**Instruction**
Starting at the line that contains "一段不短的时间之后，笔者的网站已聚集了来自马来西亚、泰", restate each line word for word through the final line of the data, keeping both ends.

### Dataset records

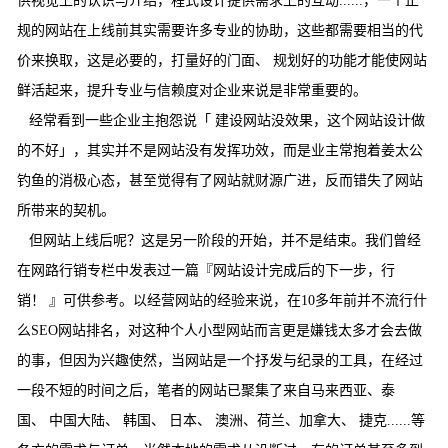
供视觉上的认识与介绍，程式设计提供需求上的互动......，一个正
规的网站在上线前其实需要许多专业的协助，这些都需要相当的代
价来换取，这是必要的，打量好的门面、 规划好的功能才能使网站
鲜活起来，提升专业与信赖度对企业来说是非常重要的。
经常看到一些企业主抱怨说「 建设网站没效果，这个网站设计做
的不好」，其实并不是网站没有发挥功效，而是业主常抱着姜太公
钓鱼的消极心态，甚至觉得有了网站就财源广进，反而错失了网站
所带来的契机。
但网站上线后呢？这是另一阶段的开始，并不是结束。我们曾经
在网路行销专栏中发表过一篇『网站设计完成后的下一步，行
销！ 』可供参考。以经营网站的经验来说，在10多年前并不流行什
么SEO网站排名，对这种个人小型网站而言更是嫌钱太多才会去做
的事，但因为兴趣使然，当网站是一个抒发与纪录的工具，在经过
一段不短的时间之后，笔者的网站已聚集了来自马来西亚、泰
国、 中国大陆、 韩国、 日本、 澳洲、荷兰、加拿大、 捷克......等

######

**Solution for this exercise**
一段不短的时间之后，笔者的网站已聚集了来自马来西亚、泰
国、 中国大陆、 韩国、 日本、 澳洲、荷兰、加拿大、 捷克......等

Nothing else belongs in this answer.